Hoy me puse a pensar en una cuestión que sigue latente en el mundo laboral: ¿por qué hay tan pocas mujeres liderando? No creo que se deba a una falta de ganas o capacidad. Si algo nos sobra a las mujeres es la habilidad de hacer mil cosas al mismo tiempo y llevarlo todo adelante con éxito. Sin embargo, parece que seguimos lidiando con esa antigua percepción de que el liderazgo tiene que estar asociado a una «voz grave» o una presencia masculina.
No creo que la solución sea simplemente llenar espacios porque «queda bien» o para cumplir con cuotas de diversidad. El liderazgo femenino no se trata de una moda o una obligación social, sino de una estrategia real y necesaria para las organizaciones que buscan adaptarse, innovar y prosperar en un entorno cambiante.
La vieja costumbre y el liderazgo femenino
El hecho de que las mujeres estén subrepresentadas en roles de liderazgo tiene mucho que ver con estructuras tradicionales que han perdurado durante décadas. Esa “voz grave” con la que siempre se asoció la autoridad sigue pesando, a pesar de los avances en la igualdad de género. El liderazgo sigue viéndose muchas veces a través de un lente que no incluye la diversidad de voces, pensamientos y estilos que necesitamos en las empresas modernas.
Mi compromiso personal: Reflexión y Acción
Más allá de la queja, me di cuenta de que no estaba haciendo lo suficiente para cambiar esta situación en mi propio entorno. ¿Qué estoy haciendo yo para que haya más mujeres en puestos de liderazgo? La respuesta no me dejó satisfecha. Entonces, decidí actuar: propuse involucrarme más activamente en los procesos de búsqueda y entrevistas para puestos en mi área. Es una forma concreta en la que puedo generar un impacto real y fomentar un cambio que considero necesario.
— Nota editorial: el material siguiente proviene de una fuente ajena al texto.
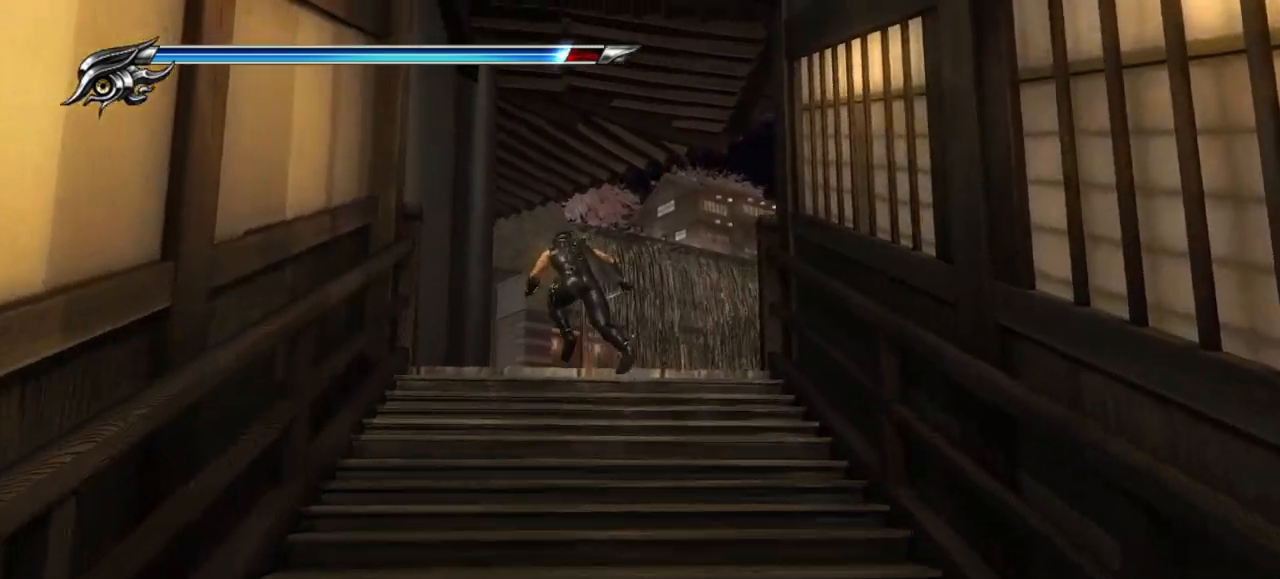
{"buttons": [], "left_stick": "up-right", "right_stick": "center", "events": [[167, "left_stick", "up"], [333, "left_stick", "up-right"]]}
Liderazgo femenino: Estrategia, no moda
El liderazgo femenino no es una cuestión de cumplir con una tendencia. Es una necesidad estratégica para un mundo laboral que está en constante transformación. Las organizaciones que no promueven la inclusión de mujeres en roles clave están perdiendo una oportunidad invaluable de contar con diferentes perspectivas, mayor empatía y una forma de liderazgo que puede ser más colaborativa y orientada a las personas.
No se trata de rivalidades ni de imponer agendas. No es una guerra de géneros ni una búsqueda de superioridad. Simplemente se trata de hacer las cosas de la mejor manera posible, porque eso es lo que permite crecer a las personas y a las organizaciones. Cuando incluimos más mujeres en puestos de liderazgo, abrimos las puertas a un mundo laboral más adaptativo y preparado para enfrentar los retos del futuro.
La adaptabilidad que exige el futuro laboral
El mundo laboral actual requiere adaptabilidad y visión, y no podemos alcanzarlo si continuamos con las mismas estructuras jerárquicas de siempre. La presencia de más mujeres en liderazgo no es solo deseable, es vital para organizaciones que quieran ser resilientes y competitivas. Las mujeres traen una visión única, habilidades de gestión multitarea y una capacidad de liderazgo colaborativo que resulta indispensable en un entorno donde la innovación y la adaptabilidad son claves.
Más mujeres líderes, una necesidad urgente
Hoy, más que nunca, creo firmemente que tener más mujeres líderes no es un capricho ni una tendencia pasajera. Es una necesidad urgente para las empresas que buscan prosperar en el mundo actual. El liderazgo femenino no es algo que pueda posponerse o minimizarse. Es tiempo de tomar acción, de involucrarnos activamente en los procesos de cambio y de promover un entorno en el que las mujeres puedan ocupar los roles de liderazgo que merecen y que tanto necesitan las organizaciones.
El liderazgo femenino no es una cuestión de moda, sino de estrategia. Y hoy, mi compromiso es participar activamente en este cambio.